— ЦЕЛЬ ЗАДАНИЯ —
Ответьте, пожалуйста: что, согласно выбранному отрывку, Сталин оставил для своих детей?

Я много размышлял над теми вопросами, которые ставил Иван Григорьевич. Как совместить стремление к лучшей, более комфортной жизни с категорией «равенства»? Как категорию «равенства» совместить с тем, что все люди разные и мир очень разный? Мы с ним так и не нашли ответов на эти вопросы, и думаю, что за те пятьдесят лет, что прошли со времени наших разговоров, никто так и не ответил на них. А то, что произошло в реальной жизни – мы знаем. И очень хорошо, что такие, как Иван Григорьевич, не увидели всего этого.

На моих глазах, на глазах моего поколения произошла удивительная трансформация руководителей разного уровня советской эпохи. Революционное, послереволюционное, послевоенное поколение руководителей, я уже применил для них обозначение «старые большевики», сменилось в 50—80-е гг. прошлого столетия переходными фигурами – «членами партии – коммунистами». Эти люди произносили те же лозунги, проводили те же мероприятия, частично верили в то, что говорили, а по большей части не верили. Они уже стремились сделать жизнь лучше не только для всех, но и для себя лично.

И в этом крылось их серьезное отличие от аскетов предыдущего времени. Брежнева, Черненко уже не сравнить со Сталиным, оставившим для своих детей поношенную шинель и стоптанные сапоги. Но и Горбачева уже не сравнить с Брежневым, после которого осталось больше разговоров на эту тему, чем реальной имущественной роскоши. «Членов партии – коммунистов» сменили реформаторы, перестройщики. Именно из них сформировалась колонна разрушителей, яростно ненавидевших тот строй, ту идеологию, благодаря которой они поднялись из самых низов общества к вершинам власти. Это Горбачев, Ельцин и им подобные.

Все они – секретари ЦК, обкомов, горкомов, заведующие кафедрами научного коммунизма. При них весь громадный бюрократический каркас, который не давал жить и развиваться великой стране, сковывая придуманными идеологическими догмами экономику и жизнь, рассыпался и развалил не только экономику, но и всю страну. Он, как оказалось, был проржавевшим и ветхим, этот каркас. Он давал возможность людям, поддерживавшим его, жить безбедно. Но как только появилась возможность вырваться и пуститься в свободное плавание, они с готовностью это сделали.

Наверное, сам Геббельс позавидовал бы их риторике, той гневной эмоциональности, с которой бывшие активные проповедники марксизма-ленинизма разоблачали свои прежние взгляды и убеждения. Было что-то мерзкое, очень неприятное в их поведении. Я никогда не был партийным функционером, никогда не стремился вступить в партию. Выросший в условиях хрущевской оттепели, я нетерпимо относился к догмам, видел их парализующее влияние на жизнь и экономику.

Данные о соответствии ключевых точек:
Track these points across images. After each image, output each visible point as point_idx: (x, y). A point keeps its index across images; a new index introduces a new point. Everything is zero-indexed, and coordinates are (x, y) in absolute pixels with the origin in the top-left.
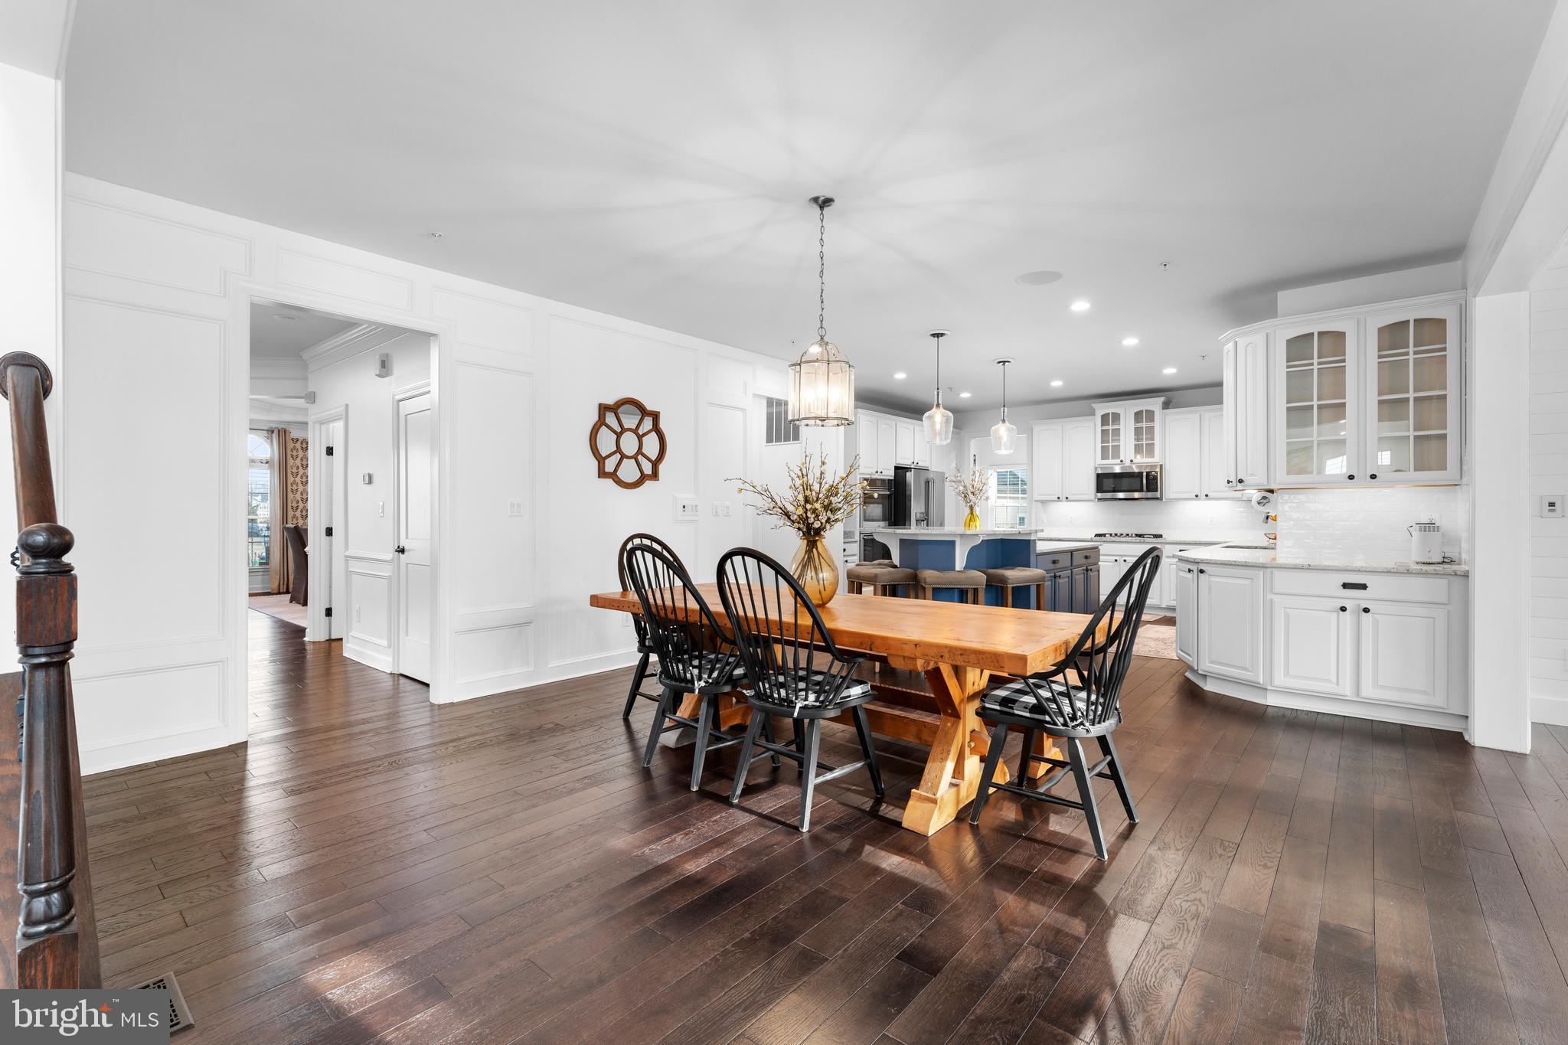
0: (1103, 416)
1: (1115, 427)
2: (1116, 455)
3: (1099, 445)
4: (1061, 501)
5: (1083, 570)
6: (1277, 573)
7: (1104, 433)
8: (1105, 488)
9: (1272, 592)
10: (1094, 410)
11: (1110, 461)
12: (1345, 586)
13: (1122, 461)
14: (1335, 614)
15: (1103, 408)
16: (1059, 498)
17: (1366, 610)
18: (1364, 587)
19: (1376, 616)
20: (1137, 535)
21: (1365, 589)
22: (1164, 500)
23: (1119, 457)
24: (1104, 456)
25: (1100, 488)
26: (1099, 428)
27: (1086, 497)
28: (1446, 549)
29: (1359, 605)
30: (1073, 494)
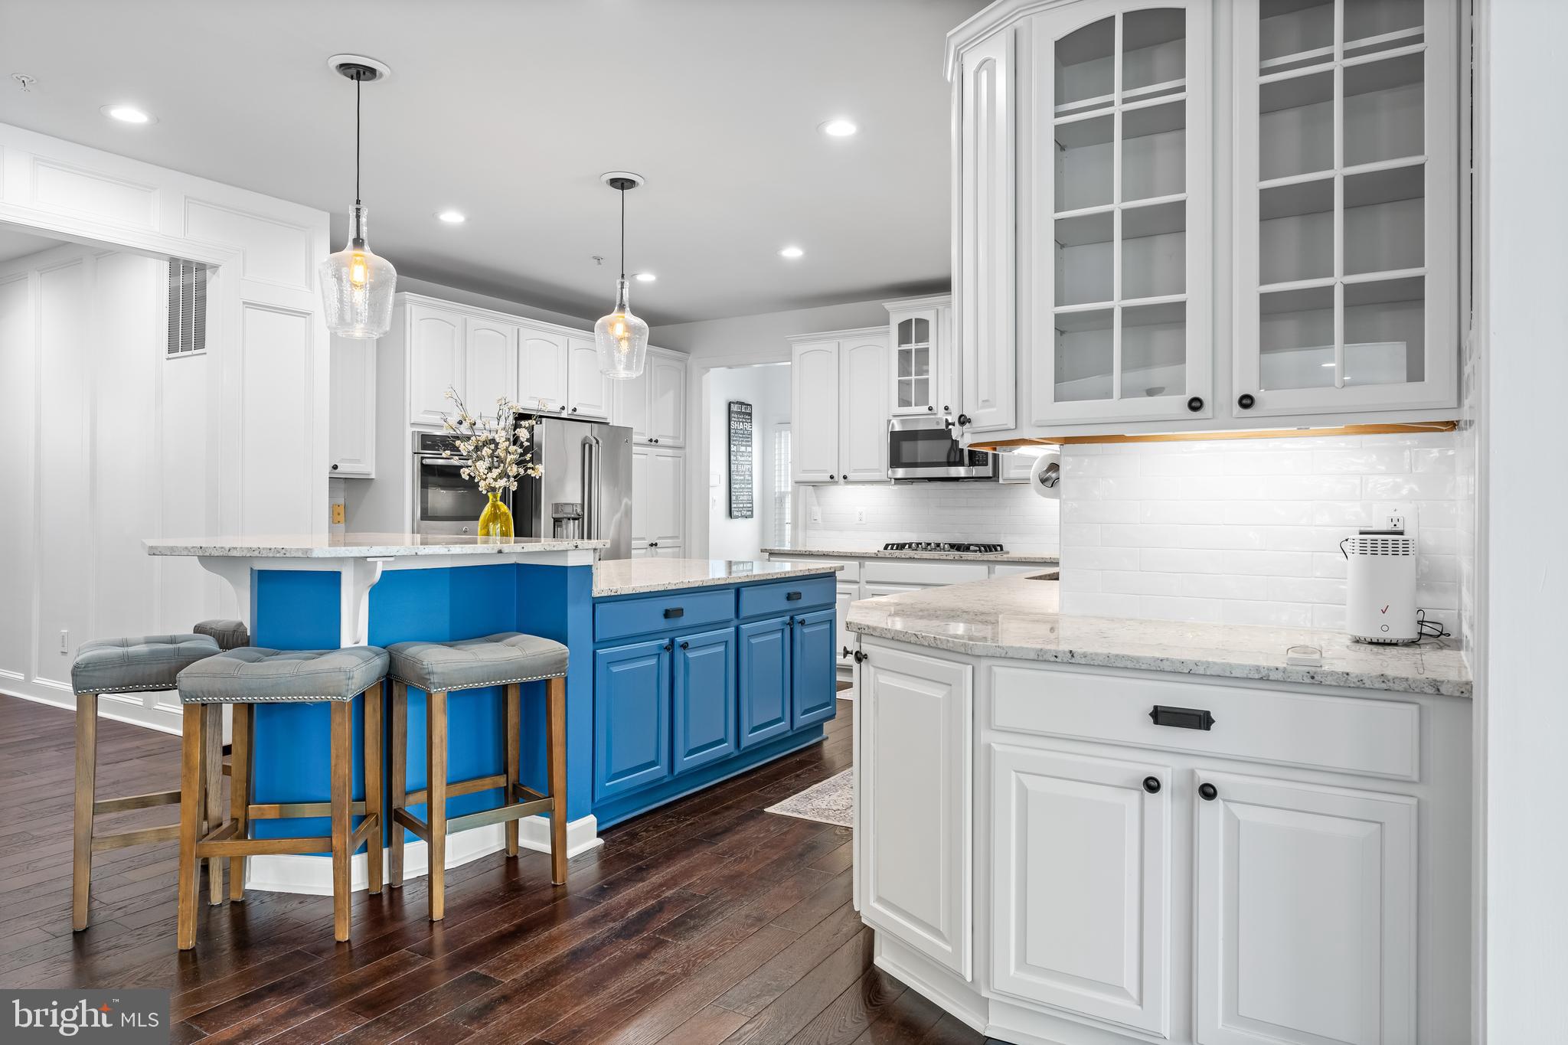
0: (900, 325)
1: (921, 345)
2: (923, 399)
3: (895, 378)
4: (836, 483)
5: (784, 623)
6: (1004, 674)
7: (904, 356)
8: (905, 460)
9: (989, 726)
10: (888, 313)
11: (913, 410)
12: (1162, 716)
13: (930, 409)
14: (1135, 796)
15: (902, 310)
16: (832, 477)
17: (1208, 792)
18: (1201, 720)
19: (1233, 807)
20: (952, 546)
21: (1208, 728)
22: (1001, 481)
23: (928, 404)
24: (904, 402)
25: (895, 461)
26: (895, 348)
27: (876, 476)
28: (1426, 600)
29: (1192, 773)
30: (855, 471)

— ОТВЕТ НИЖЕ —
Поношенную шинель и стоптанные сапоги.